[Records from a data source]
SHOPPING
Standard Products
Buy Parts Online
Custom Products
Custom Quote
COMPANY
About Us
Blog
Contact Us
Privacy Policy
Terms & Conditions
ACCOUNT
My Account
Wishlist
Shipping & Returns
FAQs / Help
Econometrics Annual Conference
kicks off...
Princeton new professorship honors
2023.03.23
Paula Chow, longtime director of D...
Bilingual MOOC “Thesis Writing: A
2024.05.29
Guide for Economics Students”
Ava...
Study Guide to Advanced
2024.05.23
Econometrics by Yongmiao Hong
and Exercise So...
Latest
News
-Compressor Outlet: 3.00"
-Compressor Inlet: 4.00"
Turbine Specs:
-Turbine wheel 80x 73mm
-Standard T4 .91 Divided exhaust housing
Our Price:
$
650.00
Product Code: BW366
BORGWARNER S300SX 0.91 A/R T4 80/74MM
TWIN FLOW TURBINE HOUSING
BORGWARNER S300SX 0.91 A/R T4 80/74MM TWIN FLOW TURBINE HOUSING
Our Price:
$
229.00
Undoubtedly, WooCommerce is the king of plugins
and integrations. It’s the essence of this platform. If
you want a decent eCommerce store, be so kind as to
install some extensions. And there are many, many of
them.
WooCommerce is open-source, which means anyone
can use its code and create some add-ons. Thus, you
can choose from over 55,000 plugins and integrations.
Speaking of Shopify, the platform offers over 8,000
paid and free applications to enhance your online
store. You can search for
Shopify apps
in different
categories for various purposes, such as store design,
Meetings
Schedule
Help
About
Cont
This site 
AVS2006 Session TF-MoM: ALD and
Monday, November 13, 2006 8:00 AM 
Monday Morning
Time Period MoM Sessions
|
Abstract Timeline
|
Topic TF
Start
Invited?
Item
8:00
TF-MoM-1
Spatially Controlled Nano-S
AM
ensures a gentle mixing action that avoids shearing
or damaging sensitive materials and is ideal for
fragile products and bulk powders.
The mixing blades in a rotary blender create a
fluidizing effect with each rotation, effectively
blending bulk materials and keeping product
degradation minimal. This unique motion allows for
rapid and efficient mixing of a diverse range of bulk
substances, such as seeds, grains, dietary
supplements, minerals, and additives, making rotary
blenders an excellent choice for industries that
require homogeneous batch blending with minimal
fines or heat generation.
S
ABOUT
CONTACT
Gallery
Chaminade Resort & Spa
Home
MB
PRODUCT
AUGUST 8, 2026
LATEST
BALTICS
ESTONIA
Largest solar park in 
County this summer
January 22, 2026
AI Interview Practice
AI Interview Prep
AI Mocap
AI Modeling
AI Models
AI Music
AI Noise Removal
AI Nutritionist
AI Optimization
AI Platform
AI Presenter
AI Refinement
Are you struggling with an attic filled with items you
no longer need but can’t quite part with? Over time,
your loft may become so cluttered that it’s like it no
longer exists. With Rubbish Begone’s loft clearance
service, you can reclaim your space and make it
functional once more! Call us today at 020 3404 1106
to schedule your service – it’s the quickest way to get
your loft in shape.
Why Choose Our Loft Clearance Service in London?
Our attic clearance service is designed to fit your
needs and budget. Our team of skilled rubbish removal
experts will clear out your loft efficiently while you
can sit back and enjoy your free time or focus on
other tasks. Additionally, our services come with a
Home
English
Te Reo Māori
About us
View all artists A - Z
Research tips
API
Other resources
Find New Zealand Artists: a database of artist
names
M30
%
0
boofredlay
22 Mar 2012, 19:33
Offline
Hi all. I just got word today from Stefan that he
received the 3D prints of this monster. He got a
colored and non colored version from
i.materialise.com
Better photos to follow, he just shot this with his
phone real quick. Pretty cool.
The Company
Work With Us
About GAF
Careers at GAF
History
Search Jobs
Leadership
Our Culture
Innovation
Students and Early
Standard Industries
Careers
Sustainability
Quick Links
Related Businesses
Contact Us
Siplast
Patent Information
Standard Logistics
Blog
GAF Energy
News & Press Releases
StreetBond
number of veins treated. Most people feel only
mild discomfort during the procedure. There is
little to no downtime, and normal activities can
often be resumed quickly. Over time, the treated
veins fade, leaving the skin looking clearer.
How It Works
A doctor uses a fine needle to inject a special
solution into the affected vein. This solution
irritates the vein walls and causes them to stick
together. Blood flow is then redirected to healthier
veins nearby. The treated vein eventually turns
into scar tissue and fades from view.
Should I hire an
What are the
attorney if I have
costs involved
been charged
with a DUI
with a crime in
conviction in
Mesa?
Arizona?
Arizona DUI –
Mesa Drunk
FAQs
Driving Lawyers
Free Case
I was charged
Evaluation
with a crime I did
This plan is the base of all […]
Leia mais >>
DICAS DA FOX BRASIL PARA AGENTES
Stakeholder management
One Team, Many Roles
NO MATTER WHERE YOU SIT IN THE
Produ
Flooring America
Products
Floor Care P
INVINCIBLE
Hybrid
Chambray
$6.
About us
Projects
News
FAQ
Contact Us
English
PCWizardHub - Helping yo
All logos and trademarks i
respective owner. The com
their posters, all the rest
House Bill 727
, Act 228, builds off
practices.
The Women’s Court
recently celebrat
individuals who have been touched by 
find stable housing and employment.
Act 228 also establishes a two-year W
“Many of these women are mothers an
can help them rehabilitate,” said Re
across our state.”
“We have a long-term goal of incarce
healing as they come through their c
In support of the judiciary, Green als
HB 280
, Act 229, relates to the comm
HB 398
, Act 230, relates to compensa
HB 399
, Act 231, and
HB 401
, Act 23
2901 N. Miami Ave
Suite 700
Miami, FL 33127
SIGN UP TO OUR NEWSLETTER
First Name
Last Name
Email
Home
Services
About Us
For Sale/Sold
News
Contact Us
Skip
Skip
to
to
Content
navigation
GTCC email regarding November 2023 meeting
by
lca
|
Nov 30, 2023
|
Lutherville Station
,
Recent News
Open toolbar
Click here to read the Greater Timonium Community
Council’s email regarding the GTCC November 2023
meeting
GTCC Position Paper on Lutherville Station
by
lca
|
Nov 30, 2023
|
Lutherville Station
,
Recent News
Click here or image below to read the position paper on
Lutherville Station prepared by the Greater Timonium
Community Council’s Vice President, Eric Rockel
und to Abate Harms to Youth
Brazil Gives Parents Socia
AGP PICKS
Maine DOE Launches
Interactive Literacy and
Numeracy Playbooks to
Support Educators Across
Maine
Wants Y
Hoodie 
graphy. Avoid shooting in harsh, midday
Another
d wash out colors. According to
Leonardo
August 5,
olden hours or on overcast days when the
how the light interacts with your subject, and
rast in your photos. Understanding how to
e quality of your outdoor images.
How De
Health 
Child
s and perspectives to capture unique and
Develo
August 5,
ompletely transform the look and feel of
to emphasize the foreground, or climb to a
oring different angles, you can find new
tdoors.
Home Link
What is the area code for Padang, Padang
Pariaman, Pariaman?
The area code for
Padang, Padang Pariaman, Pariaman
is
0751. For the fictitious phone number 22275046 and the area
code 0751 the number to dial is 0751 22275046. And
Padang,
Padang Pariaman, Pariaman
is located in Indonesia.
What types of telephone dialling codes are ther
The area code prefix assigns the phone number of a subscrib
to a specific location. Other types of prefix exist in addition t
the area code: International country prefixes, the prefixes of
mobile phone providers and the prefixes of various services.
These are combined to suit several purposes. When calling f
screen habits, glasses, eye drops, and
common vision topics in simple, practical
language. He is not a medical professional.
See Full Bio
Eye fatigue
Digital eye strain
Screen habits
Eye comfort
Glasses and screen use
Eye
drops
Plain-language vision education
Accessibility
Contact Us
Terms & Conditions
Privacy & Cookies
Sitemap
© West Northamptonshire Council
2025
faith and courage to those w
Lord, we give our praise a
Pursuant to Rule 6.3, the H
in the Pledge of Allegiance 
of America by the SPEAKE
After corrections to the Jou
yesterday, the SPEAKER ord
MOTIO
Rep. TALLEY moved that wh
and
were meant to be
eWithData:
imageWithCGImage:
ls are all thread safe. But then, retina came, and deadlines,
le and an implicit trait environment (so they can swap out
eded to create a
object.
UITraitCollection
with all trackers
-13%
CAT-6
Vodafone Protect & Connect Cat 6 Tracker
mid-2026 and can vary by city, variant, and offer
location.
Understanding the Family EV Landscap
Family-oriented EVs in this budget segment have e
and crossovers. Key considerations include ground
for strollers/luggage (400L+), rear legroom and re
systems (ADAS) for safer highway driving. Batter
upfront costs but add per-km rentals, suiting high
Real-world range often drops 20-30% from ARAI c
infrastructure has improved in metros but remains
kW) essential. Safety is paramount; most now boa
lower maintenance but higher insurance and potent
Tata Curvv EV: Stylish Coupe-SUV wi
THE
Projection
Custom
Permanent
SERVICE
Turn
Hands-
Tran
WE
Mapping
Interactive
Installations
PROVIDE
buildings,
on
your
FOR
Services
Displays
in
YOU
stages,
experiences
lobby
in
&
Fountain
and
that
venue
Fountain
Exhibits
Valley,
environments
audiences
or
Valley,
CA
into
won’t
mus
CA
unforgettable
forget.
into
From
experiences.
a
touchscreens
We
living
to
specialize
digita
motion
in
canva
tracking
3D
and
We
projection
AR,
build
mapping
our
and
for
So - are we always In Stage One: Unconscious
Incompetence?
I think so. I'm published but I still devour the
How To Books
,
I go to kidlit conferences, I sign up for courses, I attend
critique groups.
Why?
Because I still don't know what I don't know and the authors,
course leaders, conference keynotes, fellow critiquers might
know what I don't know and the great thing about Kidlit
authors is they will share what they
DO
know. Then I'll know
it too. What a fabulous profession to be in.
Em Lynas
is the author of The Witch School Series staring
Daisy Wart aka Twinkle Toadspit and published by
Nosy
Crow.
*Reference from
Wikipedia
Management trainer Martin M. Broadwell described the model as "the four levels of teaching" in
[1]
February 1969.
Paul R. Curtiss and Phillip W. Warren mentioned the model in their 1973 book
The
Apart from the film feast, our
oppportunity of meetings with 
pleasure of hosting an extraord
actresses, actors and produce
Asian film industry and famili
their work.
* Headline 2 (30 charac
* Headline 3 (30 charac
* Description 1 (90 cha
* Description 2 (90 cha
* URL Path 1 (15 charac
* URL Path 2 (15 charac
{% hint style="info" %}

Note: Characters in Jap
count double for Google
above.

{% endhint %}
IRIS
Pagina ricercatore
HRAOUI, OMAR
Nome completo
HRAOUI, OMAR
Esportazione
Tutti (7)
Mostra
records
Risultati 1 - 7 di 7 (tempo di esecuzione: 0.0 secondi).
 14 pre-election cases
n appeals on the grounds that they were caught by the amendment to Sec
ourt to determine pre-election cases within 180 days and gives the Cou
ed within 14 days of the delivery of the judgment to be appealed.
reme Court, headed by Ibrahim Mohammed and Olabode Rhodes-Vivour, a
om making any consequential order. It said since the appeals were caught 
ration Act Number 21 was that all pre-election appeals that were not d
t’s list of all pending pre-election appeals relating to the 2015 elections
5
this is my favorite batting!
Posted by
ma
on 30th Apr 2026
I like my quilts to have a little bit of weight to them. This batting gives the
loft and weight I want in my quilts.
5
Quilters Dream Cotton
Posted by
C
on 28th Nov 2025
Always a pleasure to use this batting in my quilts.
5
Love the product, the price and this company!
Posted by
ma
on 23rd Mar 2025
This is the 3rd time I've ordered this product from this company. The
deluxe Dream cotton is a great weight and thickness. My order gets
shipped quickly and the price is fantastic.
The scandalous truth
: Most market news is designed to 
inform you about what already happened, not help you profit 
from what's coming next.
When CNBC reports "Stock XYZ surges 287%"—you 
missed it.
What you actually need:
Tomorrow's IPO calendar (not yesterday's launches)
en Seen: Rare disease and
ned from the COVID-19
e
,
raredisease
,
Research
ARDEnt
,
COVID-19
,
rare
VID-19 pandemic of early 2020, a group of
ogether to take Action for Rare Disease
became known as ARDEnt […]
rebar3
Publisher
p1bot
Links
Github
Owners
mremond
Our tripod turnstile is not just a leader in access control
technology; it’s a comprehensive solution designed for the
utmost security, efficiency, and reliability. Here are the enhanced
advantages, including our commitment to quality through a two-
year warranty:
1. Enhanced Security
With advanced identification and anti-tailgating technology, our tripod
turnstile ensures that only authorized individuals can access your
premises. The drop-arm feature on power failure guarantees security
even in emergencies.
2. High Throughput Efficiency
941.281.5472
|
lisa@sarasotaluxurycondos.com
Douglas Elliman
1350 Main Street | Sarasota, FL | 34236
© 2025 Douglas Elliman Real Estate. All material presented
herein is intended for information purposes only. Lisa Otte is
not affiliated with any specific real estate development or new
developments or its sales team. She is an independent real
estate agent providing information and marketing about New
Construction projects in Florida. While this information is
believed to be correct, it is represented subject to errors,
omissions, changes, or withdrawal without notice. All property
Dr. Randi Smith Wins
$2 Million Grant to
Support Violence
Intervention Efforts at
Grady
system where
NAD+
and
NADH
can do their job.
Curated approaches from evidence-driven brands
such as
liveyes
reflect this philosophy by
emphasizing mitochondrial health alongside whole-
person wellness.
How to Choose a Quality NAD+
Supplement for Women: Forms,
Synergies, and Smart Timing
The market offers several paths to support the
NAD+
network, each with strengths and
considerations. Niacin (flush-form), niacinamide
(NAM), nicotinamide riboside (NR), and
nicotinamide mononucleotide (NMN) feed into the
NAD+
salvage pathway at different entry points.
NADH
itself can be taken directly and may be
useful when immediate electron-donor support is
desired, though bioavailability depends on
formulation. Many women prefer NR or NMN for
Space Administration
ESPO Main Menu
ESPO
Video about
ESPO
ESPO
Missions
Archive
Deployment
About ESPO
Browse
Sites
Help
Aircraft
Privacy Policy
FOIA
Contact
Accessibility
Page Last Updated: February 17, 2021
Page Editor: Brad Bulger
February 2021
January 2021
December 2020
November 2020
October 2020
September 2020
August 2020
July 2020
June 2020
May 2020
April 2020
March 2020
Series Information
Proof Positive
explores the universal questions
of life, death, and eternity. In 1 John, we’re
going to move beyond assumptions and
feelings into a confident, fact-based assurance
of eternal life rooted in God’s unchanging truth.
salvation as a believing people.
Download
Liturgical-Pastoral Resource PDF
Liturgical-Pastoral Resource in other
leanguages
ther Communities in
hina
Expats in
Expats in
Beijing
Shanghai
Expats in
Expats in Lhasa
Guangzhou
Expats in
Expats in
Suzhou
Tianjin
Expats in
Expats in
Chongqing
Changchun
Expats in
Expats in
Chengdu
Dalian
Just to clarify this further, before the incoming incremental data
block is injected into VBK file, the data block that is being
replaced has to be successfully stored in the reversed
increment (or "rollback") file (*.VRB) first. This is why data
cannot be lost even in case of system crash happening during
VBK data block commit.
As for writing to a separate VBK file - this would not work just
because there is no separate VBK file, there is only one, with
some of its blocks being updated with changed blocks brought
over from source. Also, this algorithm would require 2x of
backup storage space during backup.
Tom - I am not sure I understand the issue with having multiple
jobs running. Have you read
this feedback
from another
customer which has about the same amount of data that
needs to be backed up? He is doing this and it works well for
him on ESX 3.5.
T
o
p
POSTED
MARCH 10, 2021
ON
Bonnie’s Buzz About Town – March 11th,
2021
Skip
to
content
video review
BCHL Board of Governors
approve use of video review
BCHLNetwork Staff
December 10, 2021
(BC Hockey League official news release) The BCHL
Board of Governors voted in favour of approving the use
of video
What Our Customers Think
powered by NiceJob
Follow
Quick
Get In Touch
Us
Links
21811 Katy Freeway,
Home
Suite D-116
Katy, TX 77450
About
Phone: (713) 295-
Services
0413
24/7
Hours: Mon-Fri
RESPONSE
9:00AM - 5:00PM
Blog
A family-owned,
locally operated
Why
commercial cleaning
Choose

** ACTION ITEM **
The reply should consist solely of the lines above from the one that has "Support Educators Across" through the one that has "screen habits, glasses, eye drops, and", reproduced exactly.

** TASK ANSWER **
Support Educators Across
Maine
Wants Y
Hoodie 
graphy. Avoid shooting in harsh, midday
Another
d wash out colors. According to
Leonardo
August 5,
olden hours or on overcast days when the
how the light interacts with your subject, and
rast in your photos. Understanding how to
e quality of your outdoor images.
How De
Health 
Child
s and perspectives to capture unique and
Develo
August 5,
ompletely transform the look and feel of
to emphasize the foreground, or climb to a
oring different angles, you can find new
tdoors.
Home Link
What is the area code for Padang, Padang
Pariaman, Pariaman?
The area code for
Padang, Padang Pariaman, Pariaman
is
0751. For the fictitious phone number 22275046 and the area
code 0751 the number to dial is 0751 22275046. And
Padang,
Padang Pariaman, Pariaman
is located in Indonesia.
What types of telephone dialling codes are ther
The area code prefix assigns the phone number of a subscrib
to a specific location. Other types of prefix exist in addition t
the area code: International country prefixes, the prefixes of
mobile phone providers and the prefixes of various services.
These are combined to suit several purposes. When calling f
screen habits, glasses, eye drops, and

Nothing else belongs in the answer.